I walk to honor this peaceful, hardworking man who loved his family through good times and bad.  He was so devoted to our Mom and to each of his children in his own special way.  He had a great sense of humor and was quick witted.  His laugh was simple and his ethics paved the way we each live our lives today.  Our dad always wanted “peace and quiet” and lived a tranquil life.  He did not deserve this disease.

I walk to honor this veteran of the United States Air Force, who served in both the Vietnam and Korean wars.  He retired as a Lieutenant Colonel and went on to further his career in computer management.  He loved his country and his duty to make a safe world.

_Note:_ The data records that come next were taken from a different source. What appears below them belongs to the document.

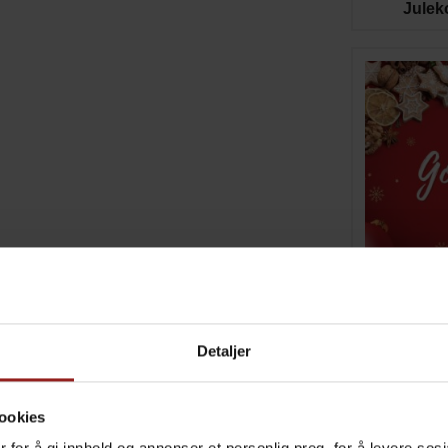
Julek
Julek
Detaljer
ookies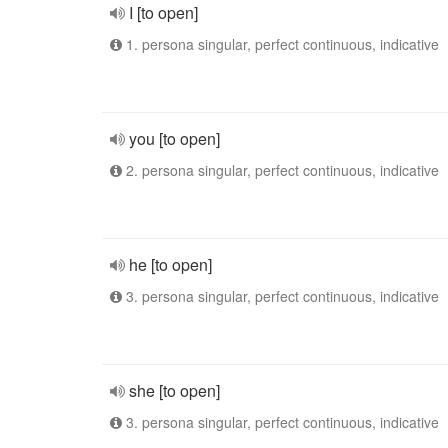
I [to open]
1. persona singular, perfect continuous, indicative
you [to open]
2. persona singular, perfect continuous, indicative
he [to open]
3. persona singular, perfect continuous, indicative
she [to open]
3. persona singular, perfect continuous, indicative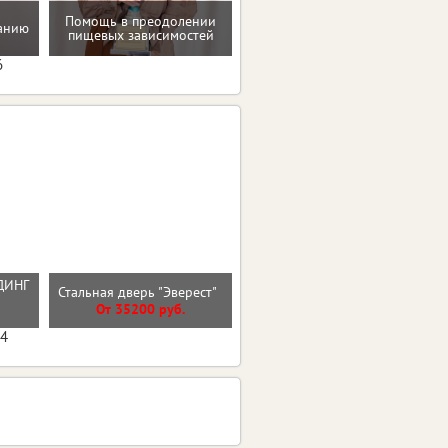
Мотивацию и поддержку
Помощь в преодолении
танию
на пути к здоровью и телу
пищевых зависимостей
мечты
6
ДИНГ
Стальная дверь "Гермес
Стальная дверь "Эверест"
Й
Нью"
От 35200 руб.
От 47300 руб.
04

Our dad was such a down to earth person and everyone he worked with grew to love his humor and gentle manner.

I walk to honor our dad who was an avid reader, loved crossword puzzles, ran, ate healthy, ensured his family was safe and warm.  He was an intelligent man and intellectual.  I walk because I don’t understand why this disease attacked him or our family.

I walk so Alzheimer’s research can continue to be acknowledged as a tragic disease and want this reality to be shared that this disease is slow decline to anonymity for families and all loved ones.  I walk for the caregivers who feel helpful and helpless at the same time.  I walk for more research development and awareness.

I walk for and with the MORAN CLAN, the ones who loved this great man and who miss him dearly every day.  His birthday is this week, April 23rd and, if not for this horrible disease, I know he would be alive today and continue to be proud of his wife, children, and our continued faith.